California’s story is quite different. Its median school rate of non-medical vaccine exemptions among kindergartners in the CDC’s 2016-17 school year exemption report was a mere 0.6 percent. Matched in apparent safety by Alabama, and surpassed only by D.C., this rate represents a vast improvement over those reported in the immediately preceding years. From 2008-09 to 2015-16, the belief-based exemption rates in the state’s charter, private, and traditional public schools hovered around 8.5, 4.5, and 1.8 percent, respectively. What happened in the wake of the 2015 measles outbreak is the basis for the first of four recommendations that follow from this geography of risk.
Four Recommendations
The 17 states still allowing personal exemption should follow the lead of California, which dropped the personal exemption in 2016. (California also put a halt to religious exemptions, but elected officials in other states may be wary of tangling with those for political reasons).
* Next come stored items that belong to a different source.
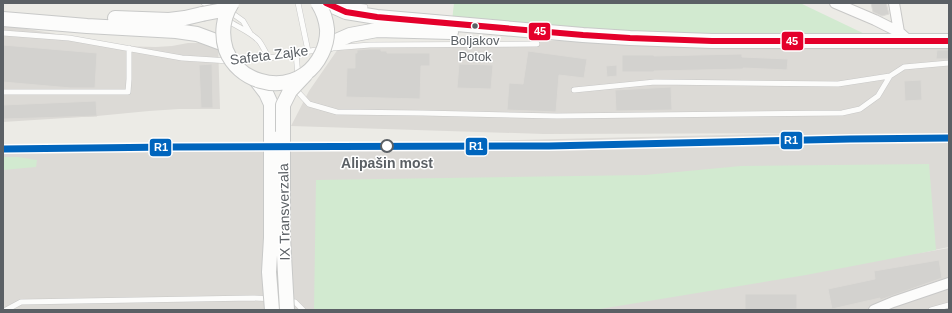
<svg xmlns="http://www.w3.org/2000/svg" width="952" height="313" font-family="Helvetica,sans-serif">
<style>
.industrial{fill:#dcdad6}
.green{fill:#d2ead0}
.building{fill:#d3d2cf;stroke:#dcdad6}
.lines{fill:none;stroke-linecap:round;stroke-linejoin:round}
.lane-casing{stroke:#c8c8c7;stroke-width:6}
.street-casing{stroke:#c8c8c7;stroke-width:12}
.secondary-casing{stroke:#c8c9c8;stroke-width:16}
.lane{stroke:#fcfcfb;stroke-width:5}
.street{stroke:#fcfcfb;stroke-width:10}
.secondary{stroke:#fcfcfb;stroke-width:14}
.secondary-bridge-casing{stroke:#c8c9c8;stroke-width:16;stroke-linecap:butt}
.secondary-bridge{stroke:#fcfcfb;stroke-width:14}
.bus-1-casing{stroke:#fff;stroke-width:9}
.bus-1{stroke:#e4002b;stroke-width:6}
.rail-1-casing{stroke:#fff;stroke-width:10}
.rail-1{stroke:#0065bd;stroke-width:7}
.bus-dot{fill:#5b6065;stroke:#fff;stroke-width:1.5}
.stop-dot{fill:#fff;stroke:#5b6065;stroke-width:2}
.labels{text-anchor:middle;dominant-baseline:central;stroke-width:3;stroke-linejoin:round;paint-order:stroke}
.bus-label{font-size:13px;fill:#5b6065;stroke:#fff}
.street-label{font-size:14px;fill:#5b6065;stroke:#fff}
.stop-label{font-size:14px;font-weight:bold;fill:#5b6065;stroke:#fff}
.line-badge{stroke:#fff;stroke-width:1.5}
.badge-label{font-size:11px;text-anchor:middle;font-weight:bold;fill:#fff}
</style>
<rect width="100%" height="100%" fill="#ecebe6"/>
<!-- industrial -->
<path class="industrial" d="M3 25 57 34 117 46 156 47 172 46 188 43H218L220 109H179L149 111 97 116 3 122Z
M630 38 949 41V247L914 254 949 248V310H3V147L277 146 800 133 544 134 291 126 309 91 338 49Z"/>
<!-- green -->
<path class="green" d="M454 3H800L869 36 617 32 452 21Z
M3 157H18L37 160 36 167 3 170Z
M929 164 936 250 806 275 594 310H314L316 180 645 175 741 166Z"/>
<!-- building -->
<path class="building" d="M871 3H886L889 14 882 16 873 12Z
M3 45 97 53 95 88H71L3 82Z
M370 49H381V51H387V53H430V66H421L420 99 346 97 347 68H355V53H357V50Z
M937 50H949V59H936Z
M528 51 587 59 584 78 559 75 556 112 507 110 509 83 523 84Z
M742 54V57L788 59 787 70 743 68V69L654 71V72H622V55H654V56Z
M212 64 213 108H201L199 65Z
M459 64 493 65 491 89 457 88Z
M617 65V76L607 77 606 66Z
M921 80 922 100 905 101 904 81Z
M671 87 672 110 616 111 615 90Z
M96 101 97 116 3 119V105Z
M939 260 942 278 880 300V298L832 309 828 289 875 279 874 271Z
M745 294H797V309L745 310Z"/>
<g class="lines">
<!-- lane casing -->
<g class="lane-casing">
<path id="lane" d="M204 3 213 9
M218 3 243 21 250 33
M298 3 308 51
M346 3 347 5 365 7
M227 20C237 27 251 32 259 41 263 46 265 52 269 58
M3 33 69 38 182 58 214 60 228 61 269 58 322 49
M332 48 370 45 537 44
M296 53 298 76
M298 86V92L309 104 337 112 422 113 557 116 842 113 860 109 878 96 890 76 904 67 949 63
M574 90 655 82 838 84 890 76
M3 92H128L129 79V48
M6 310 21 302 253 298 277 299 295 302 303 310
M931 310 949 305"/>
</g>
<!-- street casing -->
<g class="street-casing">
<path id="street" d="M835 3 875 20 899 32 910 42
M894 3 899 32
M874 310 893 302 949 283"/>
</g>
<!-- secondary casing -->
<g class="secondary-casing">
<path id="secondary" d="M326 3 346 12 377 17 583 35 630 38 712 41H949
M115 18 169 20 185 18 202 14
M3 19 87 26 176 31 197 34 224 44
M325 46 350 35 377 30 451 32
M256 80 266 93 271 104V137"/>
</g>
<!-- lane -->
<use href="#lane" class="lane"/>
<!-- street -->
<use href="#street" class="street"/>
<!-- secondary -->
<use href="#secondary" class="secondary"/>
<!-- secondary-bridge casing -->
<g class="secondary-bridge-casing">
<path id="secondary-bridge" d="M232 3C223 17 221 34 226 50 238 81 278 93 305 74 319 64 328 45 327 29 326 19 323 11 318 3
M202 14 228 9
M271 137V238L269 272 272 310
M287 310 283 237V105L290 91 306 74"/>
</g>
<!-- secondary-bridge -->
<use href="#secondary-bridge" class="secondary-bridge"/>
<!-- bus-1 casing -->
<g class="bus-1-casing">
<path id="bus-1" d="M326 3 346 12 377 17 583 35 630 38 712 41H949"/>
</g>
<!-- bus-1 -->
<use href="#bus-1" class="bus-1"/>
<!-- rail-1 casing -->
<g class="rail-1-casing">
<path id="rail-1" d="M3 149 171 147 549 146 850 139 949 138"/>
</g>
<!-- rail-1 -->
<use href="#rail-1" class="rail-1"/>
</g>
<!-- markers -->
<circle class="bus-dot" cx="475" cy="26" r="3.5"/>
<circle class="stop-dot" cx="387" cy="146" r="6"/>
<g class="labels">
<!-- bus labels -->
<g class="bus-label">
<text x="475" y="40">Boljakov<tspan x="475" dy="16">Potok</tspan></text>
</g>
<!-- street labels -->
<g class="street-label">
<text transform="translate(269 55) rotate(-7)">Safeta Zajke</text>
<text transform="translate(284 212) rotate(-91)">IX Transverzala</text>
</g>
<!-- stop labels -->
<g class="stop-label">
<text x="387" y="163">Alipašin most</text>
</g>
</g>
<g class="line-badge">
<rect x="528" y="22" width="23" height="19" rx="4" fill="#e4002b"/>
<rect x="781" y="31" width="23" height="20" rx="4" fill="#e4002b"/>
<rect x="780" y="131" width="23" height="19" rx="4" fill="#0065bd"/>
<rect x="465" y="137" width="23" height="19" rx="4" fill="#0065bd"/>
<rect x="149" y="138" width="23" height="19" rx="4" fill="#0065bd"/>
</g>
<g class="badge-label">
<text x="540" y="35">45</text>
<text x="792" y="45">45</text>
<text x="791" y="144">R1</text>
<text x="476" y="150">R1</text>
<text x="161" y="151">R1</text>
</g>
<!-- border -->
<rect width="952" height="313" fill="none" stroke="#5b6065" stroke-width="8"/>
</svg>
Second, states should commission independently produced, public-facing reports that detail trends in vaccine exemption down to the school and neighborhood levels; requirements placed on parents, including homeschooling ones seeking exemptions; qualifications of school or medical personnel involved in the exemption process; and increased monitoring for exemptions among homeschoolers.
Third, all states should collect kindergarten vaccination coverage data. Only 10 states and D.C. have subscribed to these standards, but many metropolitan areas and communities straddle state lines that outbreaks don’t honor.
Fourth, Congress should direct the departments of Education and Health and Human Services to form a joint task force to guide and monitor states’ progress on these recommendations, and perhaps analogous ones concerning pre-schools and institutions of higher education.
Less than 15 percent of the U.S. population has any memory of the warehouses full of people living in iron lungs or the race to develop a vaccine against polio in the 1950s, the kinds of image and drama that helped the country sustain satisfactory rates of vaccination against disease for decades. Hopefully, it won’t take a massive outbreak, or even a country-wide epidemic of a preventable disease, to bring vaccination rates—national, state, and local—back into safe territory.